Mas quem é afinal este poeta que, no dia 8 de Março de 1914 – que ficou conhecido como o “dia triumphal” -, escreveu mais de metade dos 49 poemas de O Guardador de Rebanhos, tendo-se tornado, ele próprio, o mestre de outros heterónimos de Pessoa como Ricardo Reis ou Álvaro de Campos? Regressemos ao texto de apresentação do heterónimo que, tanto moral como intelectualmente, se veio a revelar uma “construção editorial póstuma“, sempre ligada ao inacabável acto da construção:
“Nascido em Liboa, Caeiro seria um pastor que <viveu quasi toda a sua vida no campo> e que <não teve profissão nem educação quasi alguma> (Pessoa, 2013, p. 648). Um poeta <quasi ignorante das lettras> que, na sua própria obra, se gaba de não ler certos autores, como Virgílio, ou, simplesmente, de passar o tempo <sem ler nada, nem pensar em nada>. Um espontâneo, um ingénuo, um simples. Em poucas palavras, Caeiro é um mito.”

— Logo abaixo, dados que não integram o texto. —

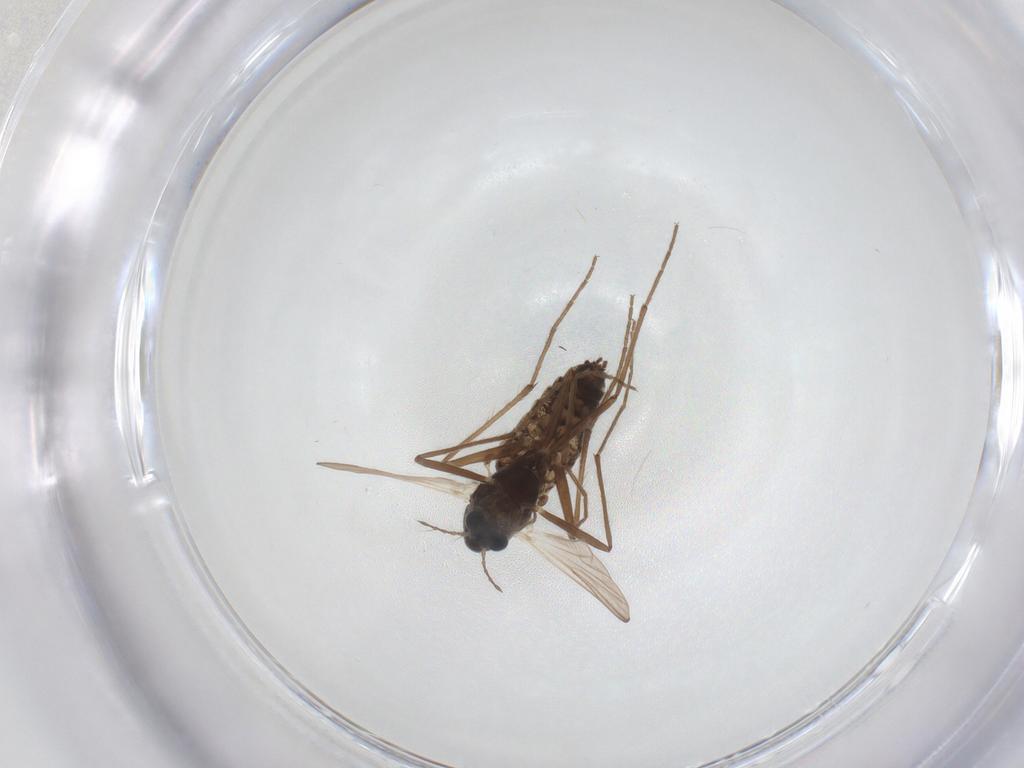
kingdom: Animalia
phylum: Arthropoda
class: Insecta
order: Diptera
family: Chironomidae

Navegamos, pois, no domínio do quase fantástico, entre a genialidade e o embuste, uma vez que, apesar de Pessoa o considerar o seu heterónimo mais verdadeiro e purista, não deixa de estar colocado entre a naturalidade e a artificialidade, a verdade e a mentira, entre a iliteracia e as letras todas do alfabeto, constantemente revisto e editado pelo próprio Pessoa muitos anos após ter decidido declarar o óbito de uma das suas criações.
Nesta grande edição da Tinta da China, é servido ao leitor o mundo por inteiro de um poeta que foi beber a Shakespeare, a Wilde mas sobretudo a Whitman, influências que, contudo, acabaram diluídas no vendaval criativo pessoano. Para além de “O Guardador de Rebanhos”, onde além do texto é servido ao leitor o fac-simile do caderno original de Pessoa constituído por 40 folhas de papel almaço – e que acabou por ser um verdadeiro work in progress -, há todo um universo a explorar: O Pastor Amoroso; os Poemas Inconjunctos e uma série de respostas dadas a entrevistas; o plano de apresentação europeia de Caeiro intitulado “Um grande poeta materialista”; o artigo para a revista A Águia; textos escritos para algumas revistas inglesas; trechos do prefácio em inglês para Complete Poems of Alberto Caeiro; comentários a seis poemas de O Guardador de Rebanhos; textos de António Mora, Ricardo Reis e I.I. Crosse, bem como algumas “Notas para a recordação do meu mestre Caeiro”, de Álvaro de Campos.
À semelhança de anteriores livros dedicados à obra de Fernando Pessoa pela editora – na Colecção Pessoa -, mora aqui uma grande edição onde, para lá dos conteúdos e do esmerado plano de edição, se pode contar com a habitual capa dura, a ilustração a preto e branco com toques de surrealismo de Vera Tavares e a paginação certeira de Pedro Serpa. A eternidade de Fernando Pessoa continua a escrever-se, de forma permanente, a Tinta da China.